Questionado sobre se este documento surge também em resposta a eventuais situações de discriminação pela orientação sexual ocorridas no contexto do escutismo católico no passado, Luís Marinho reconhece que “há efetivamente, sobre este tema, muitas incompreensões e equívocos” — e que isso também aconteceu dentro do escutismo. “Somos muitos aqueles que não estamos preparados para fazer este acolhimento generoso”, disse. “Até por causa da nossa identidade católica, muitos adultos teriam alguma dificuldade em ouvir e em acompanhar até ao fim as crianças e jovens na diversidade.”

Identificámos dentro do CNE algumas dificuldades em cumprir a sua missão educativa, como movimento eclesial de educação“, assumiu.

O sacerdote recorda também como as palavras do Papa Francisco na JMJ de Lisboa — que pediu uma Igreja aberta a “todos, todos, todos” — vêm “sublinhar tão fortemente como há um caminho para cada pessoa no seguimento de Jesus Cristo”. É, por isso, necessário “encontrar a linguagem, os métodos e os instrumentos concretos” para chegar a todos.

Questionado sobre se esta iniciativa do escutismo católico pode impulsionar outros movimentos da Igreja a seguir por caminhos semelhantes, Luís Marinho reconhece que o CNE teve a “vantagem” de começar há três anos a pensar nestas reflexões. “Tivemos a possibilidade de uma reflexão com profundidade e de uma procura de sistematização de informação científica”, reconhece.

O documento está esta semana a ser enviado às várias regiões escutistas do país (que correspondem às dioceses católicas) e deverá, em breve, estar nas mãos de todos os agrupamentos (as paróquias) do país, sendo divulgado publicamente na próxima semana.

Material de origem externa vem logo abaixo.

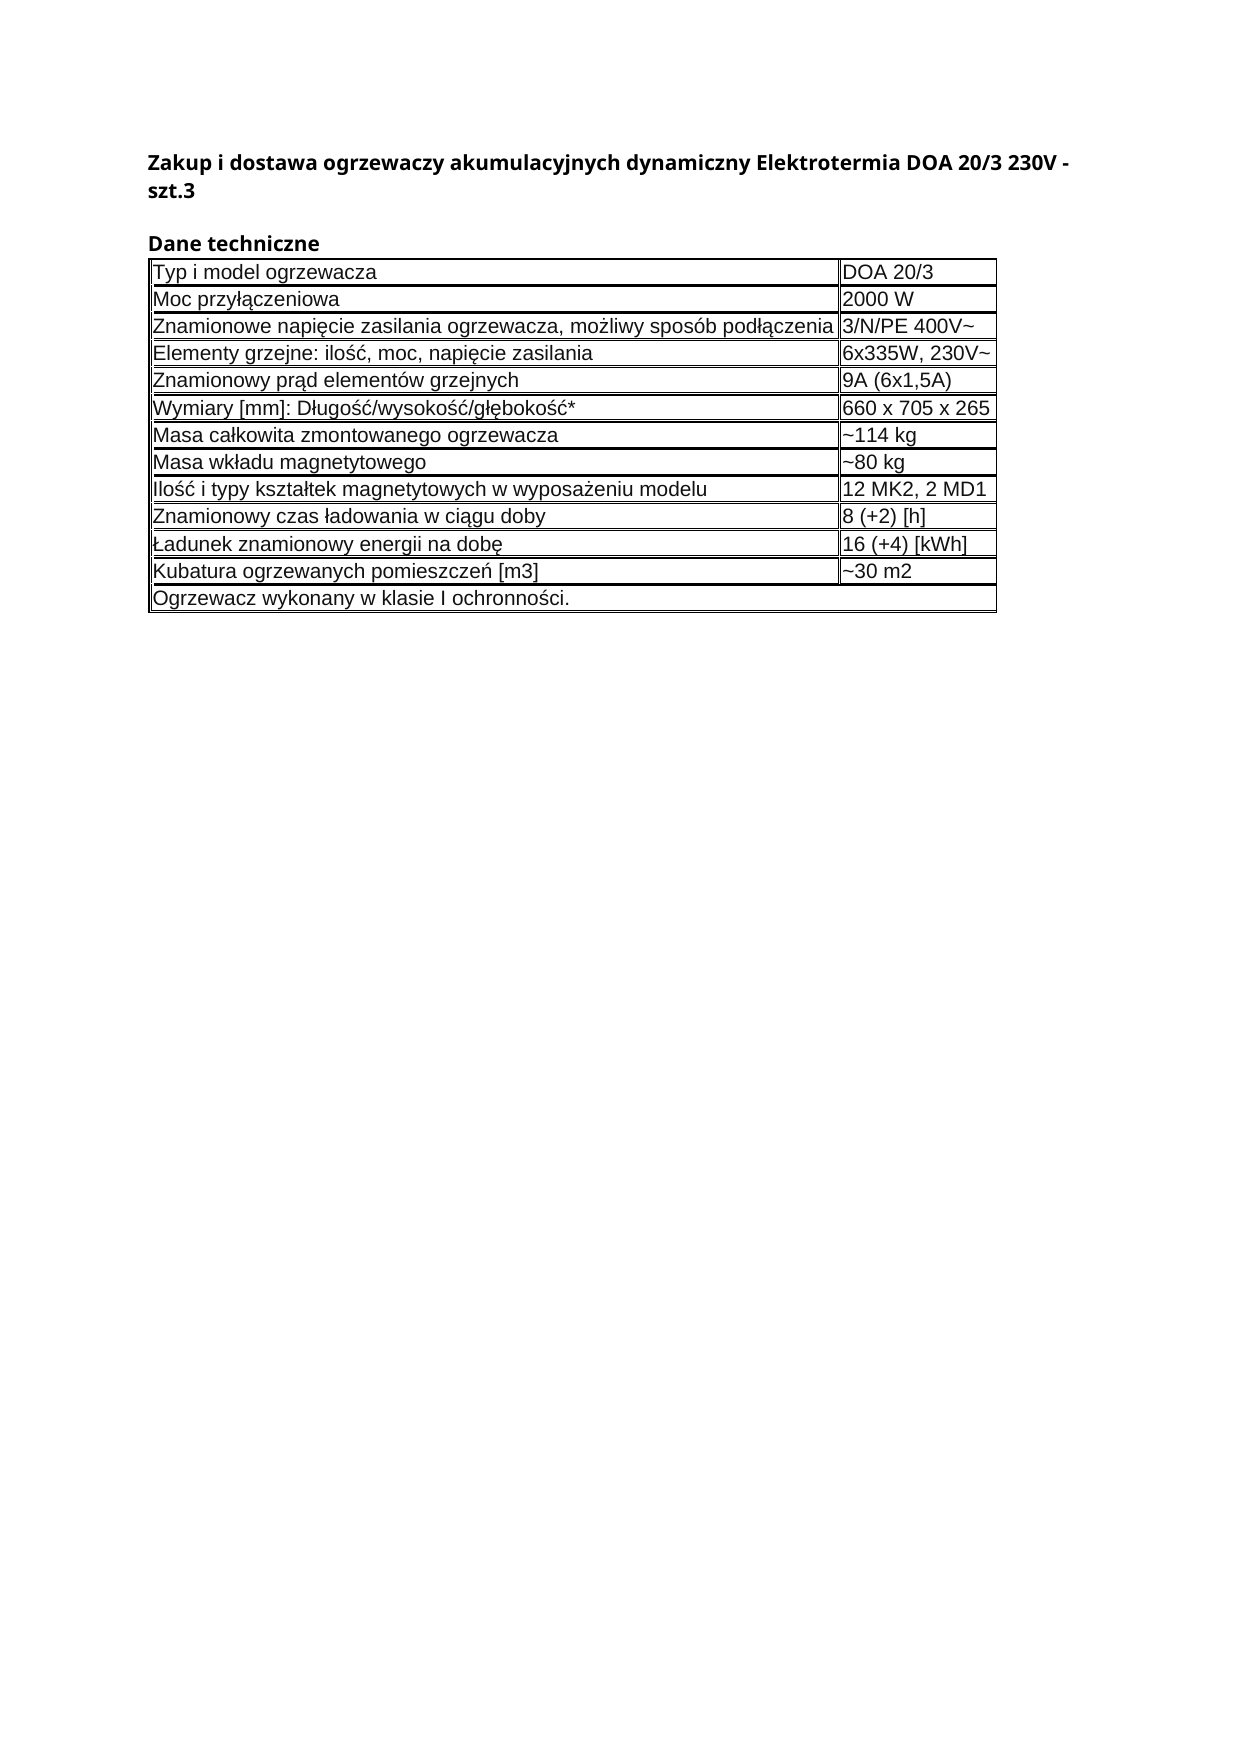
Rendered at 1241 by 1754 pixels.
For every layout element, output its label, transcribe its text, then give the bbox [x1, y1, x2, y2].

O CNE – Escutismo Católico Português é a maior associação de jovens do país, contando atualmente com cerca de 70 mil associados. Foi também uma das primeiras estruturas da Igreja Católica a implementar medidas concretas de proteção de menores e de prevenção do abuso sexual, tendo desde 2016 em funções uma estrutura interna chamada “Escutismo: Movimento Seguro”.